Appeal from a decision of the Division of Labor Relations.
The Supreme Judicial Court on its own initiative transferred the case from the Appeals Court.
Matthew J. Buckley, Assistant City Solicitor, for the plaintiffs.
T. Jane Gabriel for the defendant.
Laurie R. Houle, Ira Fader, Colin R. Confoey, & Jason Powalisz for the interveners, submitted a brief.
SPINA, J. At issue in this case is whether the city of Somerville (city) and the school committee of Somerville (school committee) violated G. L. c. 150E, § 10 (a) (5), and, derivatively, G. L. c. 150E, § 10 (a) (1), when the city unilaterally reduced its percentage contribution to retired employees’ health insurance premiums without engaging in collective bargaining over the matter with current employees.[3] We conclude that the city and the school committee did not violate these statutory provisions. Accordingly, we reverse the decision of the Commonwealth Employment Relations Board (board), which reached a contrary conclusion.
1. Statutory framework. Our resolution of the present dispute is based on the interplay between G. L. c. 150E and G. L. c. 32B. General Laws c. 150E, § 2, protects the rights of public employees to self-organization and collective bargaining. Pursuant to G. L. c. 150E, § 6, “[t]he employer and the exclusive representative . . . shall negotiate in good faith with respect to wages, hours, standards [of] productivity and performance, and any other terms and conditions of employment . . . .” General Laws c. 150E, § 10, states, in relevant part:
“(a) It shall be a prohibited practice for a public employer or its designated representative to:
“(1) Interfere, restrain, or coerce any employee in the exercise of any right guaranteed under this chapter;
“. . .

▶ **DATA**
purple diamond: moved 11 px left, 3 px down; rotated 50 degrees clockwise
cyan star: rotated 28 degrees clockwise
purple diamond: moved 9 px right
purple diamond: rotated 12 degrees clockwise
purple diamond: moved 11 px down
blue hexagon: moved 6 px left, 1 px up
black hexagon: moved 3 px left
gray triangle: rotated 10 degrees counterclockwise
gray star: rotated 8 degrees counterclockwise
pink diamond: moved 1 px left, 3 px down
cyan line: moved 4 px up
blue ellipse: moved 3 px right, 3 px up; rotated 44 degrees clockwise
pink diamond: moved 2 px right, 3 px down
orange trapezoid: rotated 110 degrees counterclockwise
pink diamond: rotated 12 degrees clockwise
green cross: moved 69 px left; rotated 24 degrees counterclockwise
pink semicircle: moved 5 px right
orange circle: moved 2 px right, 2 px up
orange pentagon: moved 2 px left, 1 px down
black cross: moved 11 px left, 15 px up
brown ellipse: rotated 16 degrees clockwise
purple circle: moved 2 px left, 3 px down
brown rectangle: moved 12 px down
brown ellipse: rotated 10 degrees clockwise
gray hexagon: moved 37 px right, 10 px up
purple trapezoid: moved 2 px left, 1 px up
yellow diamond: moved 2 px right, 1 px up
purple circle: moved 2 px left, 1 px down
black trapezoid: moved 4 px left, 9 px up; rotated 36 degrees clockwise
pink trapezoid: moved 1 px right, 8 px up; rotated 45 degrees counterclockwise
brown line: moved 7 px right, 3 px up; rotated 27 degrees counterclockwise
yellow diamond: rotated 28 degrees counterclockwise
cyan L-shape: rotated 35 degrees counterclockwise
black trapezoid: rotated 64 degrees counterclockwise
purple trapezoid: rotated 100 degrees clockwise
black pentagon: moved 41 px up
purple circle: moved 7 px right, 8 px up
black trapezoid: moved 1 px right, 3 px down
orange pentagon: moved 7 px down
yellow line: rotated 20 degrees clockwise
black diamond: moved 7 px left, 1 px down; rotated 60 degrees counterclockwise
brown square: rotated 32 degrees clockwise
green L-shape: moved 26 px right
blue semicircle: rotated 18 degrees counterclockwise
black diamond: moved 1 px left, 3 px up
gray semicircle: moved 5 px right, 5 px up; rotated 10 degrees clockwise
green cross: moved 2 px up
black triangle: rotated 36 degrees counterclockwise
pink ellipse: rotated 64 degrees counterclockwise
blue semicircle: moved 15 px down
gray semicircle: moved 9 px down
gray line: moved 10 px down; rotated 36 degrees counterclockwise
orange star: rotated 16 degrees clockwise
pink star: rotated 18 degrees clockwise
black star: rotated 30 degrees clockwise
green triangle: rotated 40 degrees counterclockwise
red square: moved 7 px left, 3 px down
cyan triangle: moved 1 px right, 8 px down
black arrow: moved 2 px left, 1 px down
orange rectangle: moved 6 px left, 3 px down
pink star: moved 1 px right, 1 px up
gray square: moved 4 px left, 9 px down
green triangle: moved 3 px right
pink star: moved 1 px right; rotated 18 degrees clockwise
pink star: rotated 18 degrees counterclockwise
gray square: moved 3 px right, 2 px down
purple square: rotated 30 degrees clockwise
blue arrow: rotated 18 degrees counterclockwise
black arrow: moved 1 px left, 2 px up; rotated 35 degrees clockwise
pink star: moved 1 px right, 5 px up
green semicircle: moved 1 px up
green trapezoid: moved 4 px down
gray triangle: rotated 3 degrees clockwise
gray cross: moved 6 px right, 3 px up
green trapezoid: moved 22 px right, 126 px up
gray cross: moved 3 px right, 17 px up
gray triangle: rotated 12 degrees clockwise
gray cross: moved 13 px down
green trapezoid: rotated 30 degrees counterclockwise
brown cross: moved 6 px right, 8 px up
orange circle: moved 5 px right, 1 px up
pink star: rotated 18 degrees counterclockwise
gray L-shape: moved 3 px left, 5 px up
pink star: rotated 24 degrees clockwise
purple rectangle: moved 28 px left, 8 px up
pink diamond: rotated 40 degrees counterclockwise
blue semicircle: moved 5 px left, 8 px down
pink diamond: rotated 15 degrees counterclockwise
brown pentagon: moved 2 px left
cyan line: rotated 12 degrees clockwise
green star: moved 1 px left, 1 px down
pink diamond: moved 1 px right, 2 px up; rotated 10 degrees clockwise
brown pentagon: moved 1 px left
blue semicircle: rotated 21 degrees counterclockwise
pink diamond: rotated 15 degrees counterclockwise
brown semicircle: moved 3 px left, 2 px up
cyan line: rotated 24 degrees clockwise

▶ **CHALLENGE 1**
Which attorneys are named in the court opinion on the Somerville health insurance dispute?
▶ **CHALLENGE 2**
Could you carry the court opinion on the Somerville health insurance dispute forward from its last line?

▶ **RESULT 1**
- Matthew J. Buckley
- T. Jane Gabriel
- Laurie R. Houle
- Ira Fader
- Colin R. Confoey
- Jason Powalisz

▶ **RESULT 2**
“(5) Refuse to bargain collectively in good faith with the exclusive representative as required in section six . . . .”
“Under the Home Rule Amendment, art. 89, § 6, of the Amendments to the Massachusetts Constitution, municipalities of the Commonwealth may choose to provide health insurance coverage to their employees.” Twomey v. Middleborough, 468 Mass. 260, 261 (2014). See Cioch v. Treasurer of Ludlow, 449 Mass. 690, 695 (2007). General Laws c. 32B is a so-called “local option” statute that governs the provision of health insurance to active and retired employees of a municipality once that entity has voted to accept the terms of the statute.[4] See Twomey v. Middleborough, supra; Yeretsky v. Attleboro, 424 Mass. 315, 316 (1997). See generally D.A. Randall & D.E. Franklin, Municipal Law and Practice § 10.25 (5th ed. 2006 & Supp. 2014). When enacted, see St. 1956, c. 730, § 1, G. L. c. 32B, §§ 1 and 3, authorized municipalities to offer certain eligible persons and their dependents group indemnity health insurance coverage. Beginning in 1971, municipalities were given the option of making available to such individuals the services of a health maintenance organization (HMO) by accepting G. L. c. 32B, § 16, inserted by St. 1971, c. 946, § 5.
Pursuant to G. L. c. 32B, § 9, retirees bear the full cost of their health insurance premiums unless a municipality has accepted the more generous provisions of G. L. c. 32B, § 9A or § 9E. If a municipality accepts G. L. c. 32B, § 9A, then it may elect to pay fifty per cent of a retiree’s premium for health insurance coverage. If a municipality accepts G. L. c. 32B, § 9E, then it may elect to pay “a subsidiary or additional rate” greater than fifty per cent of a retiree’s health insurance premium.
2. Factual and procedural background. We summarize the relevant facts as stipulated by the parties in lieu of a hearing before the board. The city is a public employer within the meaning of G. L. c. 150E, § 1. The school committee is the collective bargaining agent of the city for the purpose of dealing with school employees. The Somerville Teachers Association, Somerville Police Superior Officers Association, Somerville Administrators Association, and Somerville Municipal Employees Association (collectively, the unions) are employee organizations within the meaning of G. L. c. 150E, § 1,[5] and they are the exclusive bargaining representatives for various individuals employed by the school committee and the city.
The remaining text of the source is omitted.